When I first decided to hike the PCT, I was most excited about forming a trail family and meeting new like-minded friends. To my surprise, I found a close-knit community of outdoor loving people who have become my road family. I thought life on the road could be a lonely experience. It was inspiring meeting so many diverse people traveling by different means.
Van life has taught me how to be present. This lifestyle is like cruising in the right lane down the highway; slow-moving. Washing dishes, making the bed, cooking meals, and using the internet all took a little extra patience. Being outside and living in sync with the land were my favorite parts. While I still hope to hike the PCT one day, van life was a worthy replacement and I am so glad I took the leap.

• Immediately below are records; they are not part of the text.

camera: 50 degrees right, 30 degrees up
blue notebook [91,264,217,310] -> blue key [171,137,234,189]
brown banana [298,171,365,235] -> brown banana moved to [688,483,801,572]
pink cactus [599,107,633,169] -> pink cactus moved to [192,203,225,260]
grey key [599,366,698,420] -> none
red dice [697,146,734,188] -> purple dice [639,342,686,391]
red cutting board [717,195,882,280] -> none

Ever wanted to try van camping? Here are some tips for getting started:
- Test out the lifestyle first if you can. Try camping out of your car and go on longer road trips. (I think this is especially important to try out if you plan on living with someone in a small space!) Trying out longer trips first in whatever vehicle you have access to you can really help you decide if full-time van travel is right for you.
- Get ready for really great moments and really not-so-great moments. Van life is a constant balance of highs and lows. The lifestyle poses daily challenges by having to constantly scout out bathrooms, refill your water, and search for a strong Wi-Fi signal to work. While some things in the daily routine are harder, there are many beautiful moments. You get to soak in hot springs before bed, wake up to beautiful sunrises in the desert and spend time in nature every day. Your attitude is the most important part of dealing with the highs and lows and understanding that what you are sacrificing in the modern comforts of a house, you are gaining in beautiful life experiences.

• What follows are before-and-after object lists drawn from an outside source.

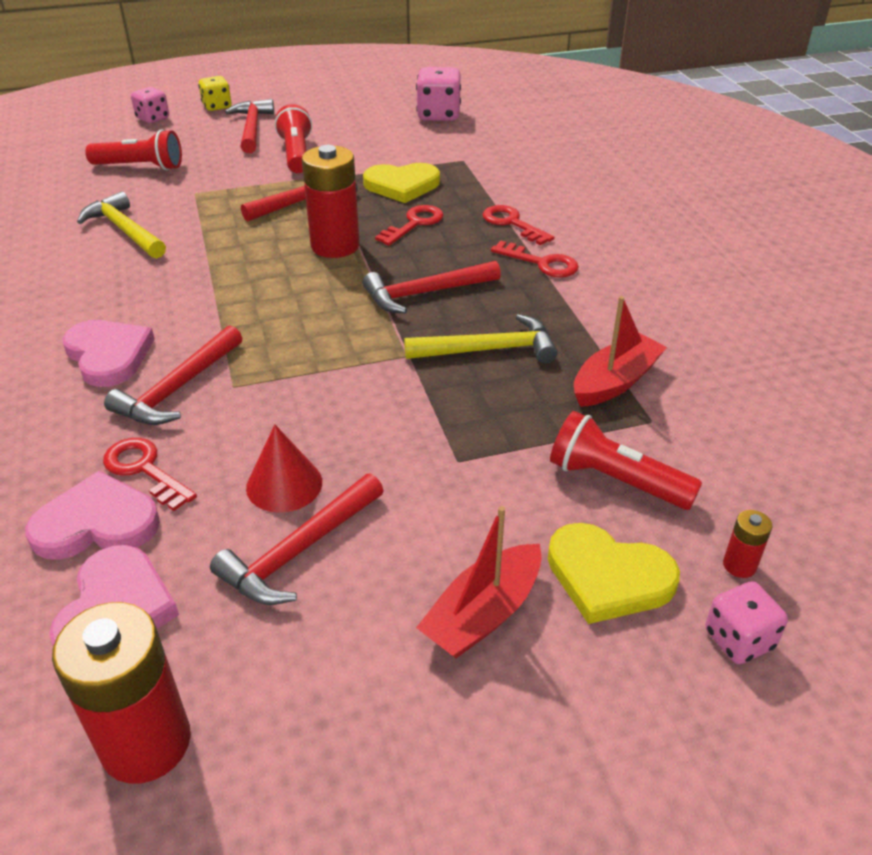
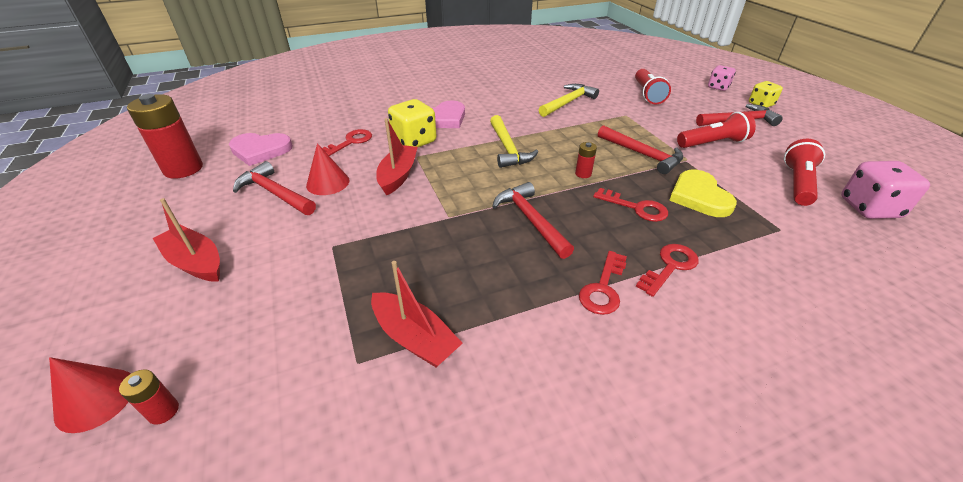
camera: 85 degrees right, 0 degrees up
pink heart [25,471,160,560] -> none
red hammer [104,326,242,425] -> yellow dice [388,99,437,147]
red battery [302,145,360,258] -> red battery [575,142,597,178], size x0.44
yellow hammer [404,314,558,363] -> yellow hammer moved to [490,115,538,168]
yellow heart [548,523,680,624] -> none
red flashlight [550,411,702,510] -> red flashlight moved to [784,139,825,206]
pink dice [705,581,788,664] -> red cone [49,357,130,433]
none -> red boat [376,118,418,196]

- Make road travel as sustainable as you can by saving money before hitting the road. Although you're not paying rent in a house or apartment, van life is still a lifestyle that costs money, and sometimes a lot of it. Depending on how fast you travel and what states you are in, gas prices and groceries are big costs to budget for. Other things to consider are working a remote job, looking for seasonal or tourism industry jobs, and traveling between the seasons to save on costs. If you will not be working from the road, try and have a comfortable amount of savings put aside.

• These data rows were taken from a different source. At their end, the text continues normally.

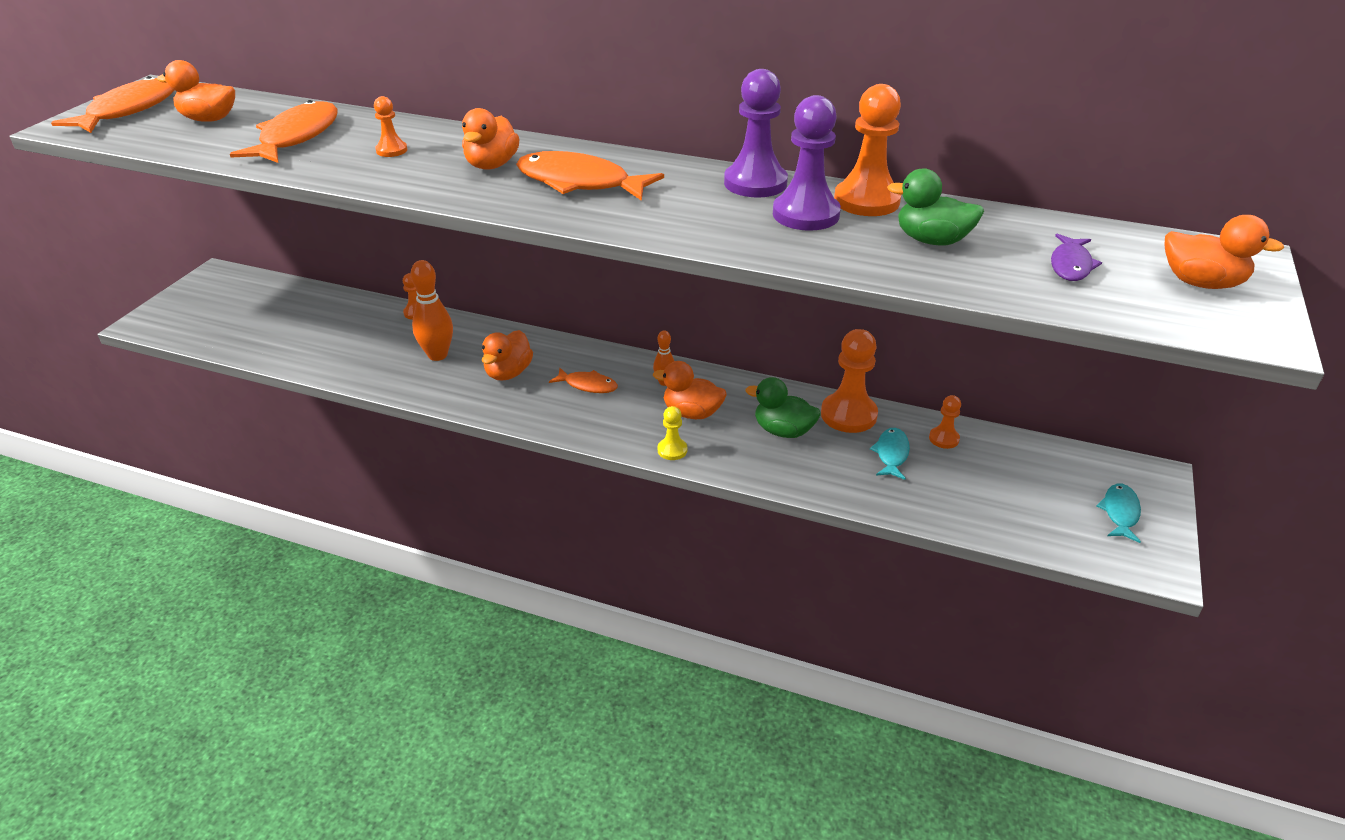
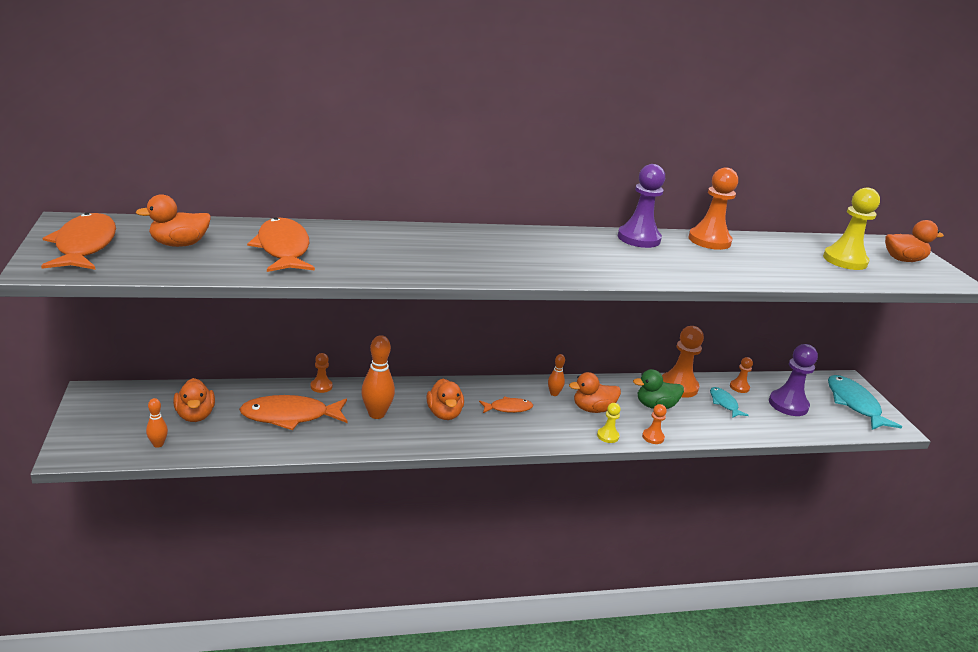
camera: 35 degrees left, 10 degrees down
orange pawn [374,96,407,157] -> orange pawn moved to [642,404,667,444]
orange duck [462,108,520,170] -> orange duck moved to [173,378,215,422]
orange fish [516,151,664,201] -> orange fish moved to [239,395,347,430]
purple pawn [773,95,841,231] -> purple pawn moved to [769,344,818,416]
green duck [887,168,984,245] -> none
purple fish [1051,234,1102,281] -> yellow pawn [823,187,880,270]
turquoise fish [1097,484,1141,543] -> turquoise fish [828,375,902,430], size x1.84
none -> orange bowling pin [146,398,168,448]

- Go to van life festivals or van life meetups to meet like-minded people living the same lifestyle. During peak COVID shutdowns, these were limited but had been coming back in 2021. Festivals like VanFest in Utah, Descend on Lost Sierra in California, and Descend on Bend in Oregon are fun gatherings with other travelers. These are so much fun and a great way to meet fellow travelers in the community.
- Use apps like Sekr, ioverlander, and freecampsites to find free places to park overnight and other resources for life on the road. These apps will help you save money on campsites and find some of the coolest, most private spots to stay. These apps are user-supported, so you can read reviews of campsites, dump stations, and water fill-ups, making life on the road much easier.
If you're thinking of van life one day, don't wait until the perfect time, or when you have the perfect rig. Get out there and give it a go in whatever car, tent, or backpack you have at the moment!